Reparations pose a principle of compulsory restitution after any act of dispossession, whether of land, people or resources. The absence of reparations at the time of the abolition of slavery and the compensation of slavers means that on the one hand, economic relations have remained marked by racism, and on the other hand, race relations are marked by this culture of the impunity visible in negrophobia or racial crimes which show that black lives are worthless.
A fight to decolonize development economics
Based on Walter Rodney’s essential work, How Europe Underdeveloped Africa, it is about rebuilding a pan-Africanist and decolonial economy. Development would be the result of the social factor, multiplied by the factor of political autonomy, from which we subtract the imperialist and neoliberal factor. The social factor would be a balance between the State, the private sector and the communities, with a social link around the rural workers who are the main ones concerned by a policy of reparation based on the redistribution of land, on an ecological dimension taking into account the environment. unity of ecosystems, and finally cultural equivalences. The factor of political autonomy would be based 1) on the expertise of the population in the field of technology and training, 2) on a participatory budget policy backed by a fiscal revolution and 3) on a democratic mechanism control of currency and prices.

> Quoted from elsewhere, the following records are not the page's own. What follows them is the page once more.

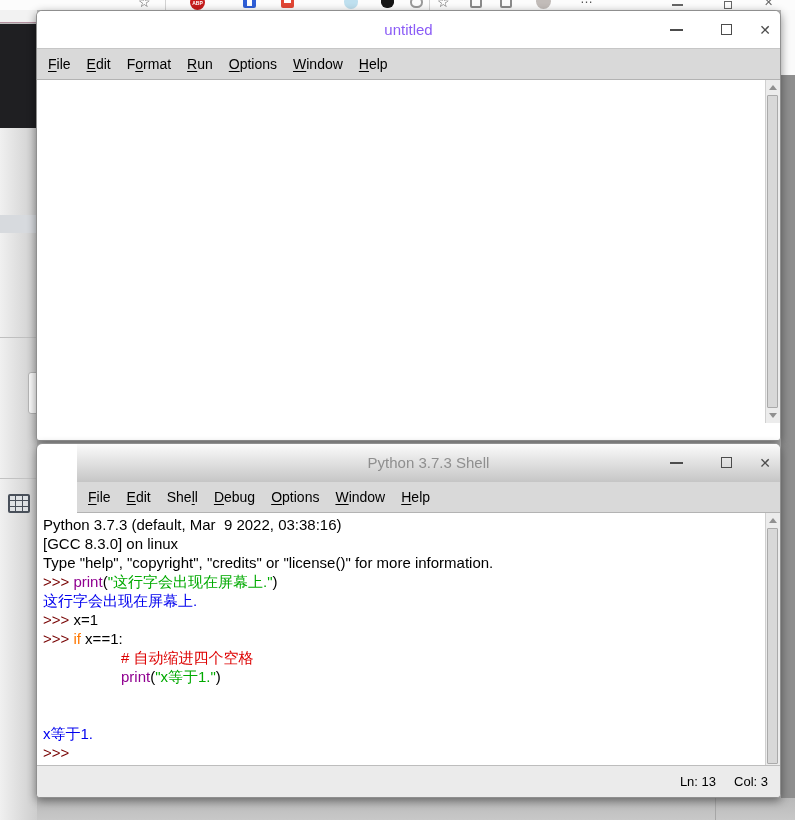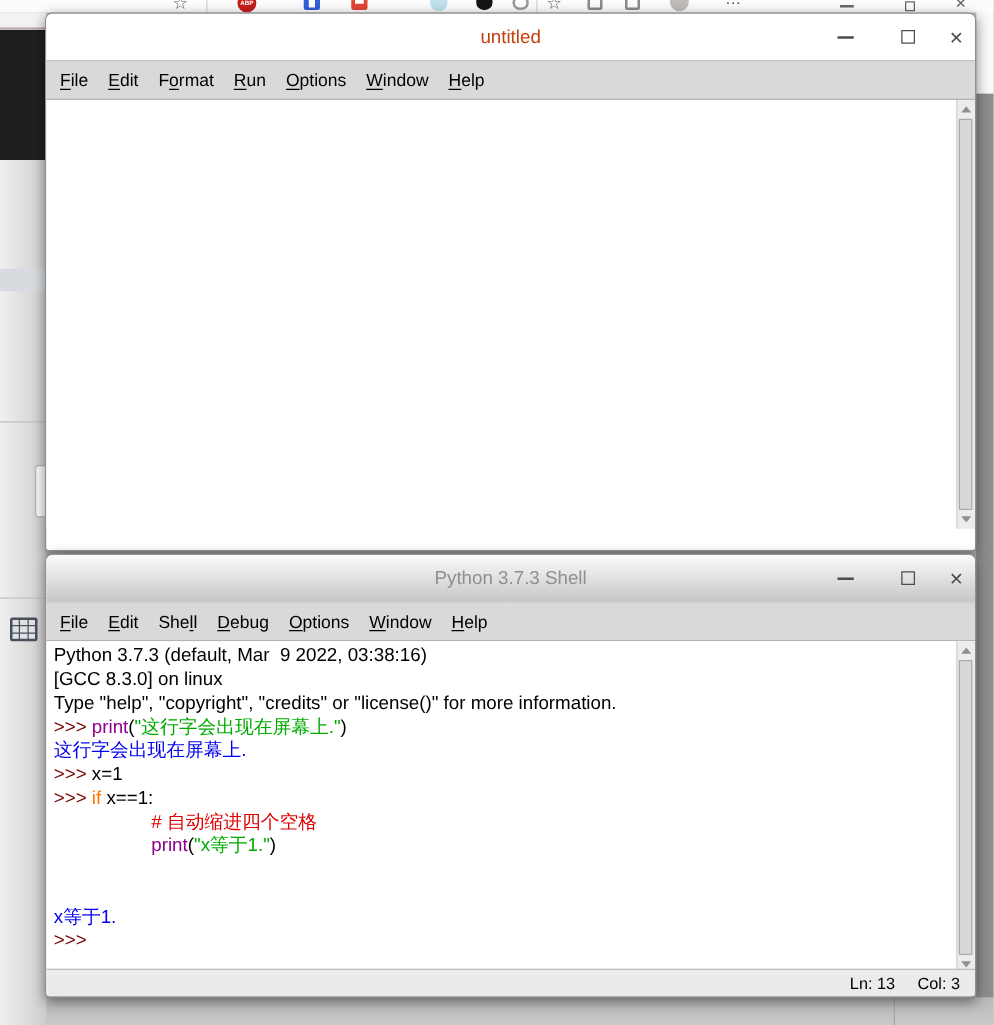--- a/index.html
+++ b/index.html
@@ -49,27 +49,27 @@
   .lp-grid{position:absolute;left:8px;top:494px;width:22px;height:19px;background:#49505a;
     border-radius:2px;padding:2px;box-sizing:border-box;display:grid;
     grid-template-columns:repeat(3,1fr);grid-template-rows:repeat(3,1fr);gap:1px;}
   .lp-grid i{background:#dfe2e5;}
 
   
   .window{position:absolute;left:36px;width:745px;background:#fff;
     border:1px solid #8f8f8f;box-sizing:border-box;overflow:hidden;
     box-shadow:0 3px 10px rgba(0,0,0,.45);z-index:5;}
   #editor-window{top:10px;height:431px;border-radius:6px 6px 3px 3px;}
-  #shell-window{top:443px;height:355px;border-radius:6px 6px 4px 4px;}
+  #shell-window{top:443px;height:355px;border-radius:6px 6px 4px 4px;padding-left:40px;}
 
   .titlebar{position:relative;height:37px;}
   #editor-window .titlebar{background:#ffffff;}
   #shell-window .titlebar{background:linear-gradient(#fbfbfb,#c7c7c7);}
   .title{position:absolute;left:0;right:0;top:0;line-height:37px;text-align:center;font-size:15px;}
-  #editor-window .title{color:#c2410c;}
+  #editor-window .title{color:#8b5cf6;}
   #shell-window .title{color:#8f8f8f;}
   .ctl{position:absolute;top:0;height:37px;width:20px;display:flex;align-items:center;justify-content:center;cursor:default;}
   .ctl-min span{display:block;width:13px;height:2px;background:#4c4c4c;}
   .ctl-max span{display:block;width:11px;height:11px;border:1.5px solid #4c4c4c;box-sizing:border-box;}
   .ctl-close{font-size:14px;color:#4c4c4c;}
   .ctl.p1{right:94px;} .ctl.p2{right:44px;} .ctl.p3{right:5px;}
 
   .menubar{height:32px;background:#d9d9d9;border-top:1px solid #c6c6c6;border-bottom:1px solid #b3b3b3;
     display:flex;align-items:center;padding-left:3px;font-size:14px;color:#000;box-sizing:border-box;}
   .menu-item{padding:0 8px;cursor:default;}
@@ -89,21 +89,21 @@
   .tri-up{width:0;height:0;border-left:4px solid transparent;border-right:4px solid transparent;
     border-bottom:5px solid #909090;}
   .tri-down{width:0;height:0;border-left:4px solid transparent;border-right:4px solid transparent;
     border-top:5px solid #909090;}
   .sb-thumb{position:absolute;left:1px;right:2px;top:15px;bottom:15px;background:#d8d8d8;
     border:1px solid #aaaaaa;border-radius:1px;}
 
   .statusbar{position:absolute;left:0;right:0;bottom:0;height:17px;background:#ebebeb;
     border-top:1px solid #bdbdbd;box-sizing:border-box;display:flex;justify-content:flex-end;
     align-items:center;gap:18px;padding-right:12px;font-size:13px;color:#000;}
-  #shell-window .statusbar{height:22px;}
+  #shell-window .statusbar{height:32px;}
 </style>
 </head>
 <body>
 
 <div class="screen">
 
   <div class="bg-right-top"></div>
   <div class="bg-right"></div>
   <div class="bg-bottom"></div>
   <div class="bg-bottom-vline"></div>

Widely enriched since the first Pan-African conference on reparations held in Nigeria in 1993, the recommendations relating to reparations include:
- put an end to the defense of the crime of slavery and colonization
- release or pardon political prisoners of colonialism and apartheid
- return stolen land and address the environmental impact of predation
- finance places of memory
- integrate the history of Africa and the diaspora into school curricula
- fund right of return or genealogy mechanisms
- fund research into the crimes of slavery and colonization
- return stolen cultural property
Repairs therefore serve several purposes:
- lay the foundations for a reconciliation between groups aggrieved by history
- make reconciliation a permanent job
- recognize the resistance of the victims in the face of barbarism
- prevent repetition of crime by cultivating memory
These points therefore constitute the references of my overall work on the theme of reparations.